Secret email about the Post Office Scandal. Shh!

The Noble Minister’s Bottom

“Malevolent incompetence”

Another day, another debate.

Lord Arbuthnot, tireless campaigner for the Subpostmasters cause, was tilting at the government again today. In a short debate in the Lords this morning (watch it here), he put on the record his demand for a judge-led inquiry into the Post Office scandal. The minister, Lord Callanan, is holding firm – there will be no judge-led inquiry, despite many peers demanding one.

Lord Arbuthnot said the current terms of reference for the independent review are inadequate, because:

“they don’t say anything about the likelihood of the Post Office improperly making a profit from the sub-postmasters, or about the suspense accounts or the critical role that Fujitsu played in all this. Without asking those questions, you cannot get to the bottom of this, as the Prime Minister wants.”

- **WORK TO COMPLETE**:
(A) Condense the paragraph of the Post Office scandal text that begins "Lord Arbuthnot, tireless campaigner" into a shorter version that keeps its main facts.
(B) Pick up the Post Office scandal text after its final sentence and carry it forward.
None of the data is needed here.

- **COLLECTED DATA**:
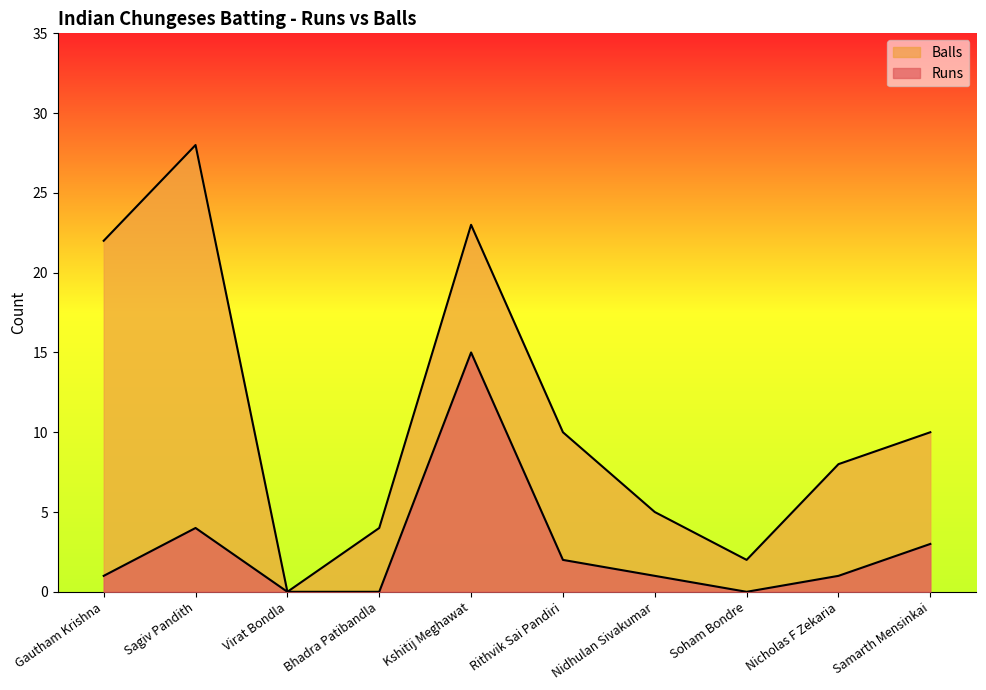

Reading left to right, what are all the values shown in this chart?

Runs: 1	4	0	0	15	2	1	0	1	3
Balls: 22	28	0	4	23	10	5	2	8	10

- **ANSWERS TO THIS EXERCISE**:
(A) In a short Lords debate this morning, Lord Arbuthnot, a tireless campaigner for the Subpostmasters, again called for a judge-led inquiry into the Post Office scandal. The minister, Lord Callanan, refuses to allow one, even though many peers are demanding it.

(B)
Lord Callanan repeatedly stated that getting to the “bottom” of “this” is government policy, yet armed with the review’s current terms of reference many peers and MPs seem to think we’ll be lucky to get below the navel.

The disgust for the way the Post Office has treated its Postmasters – with “malevolent incompetence” in the words of one noble Lord – rang true and deep. But Lord Callanan had his bottom, he was determined to examine it his way and he isn’t, for now, going to swap it for anyone else’s.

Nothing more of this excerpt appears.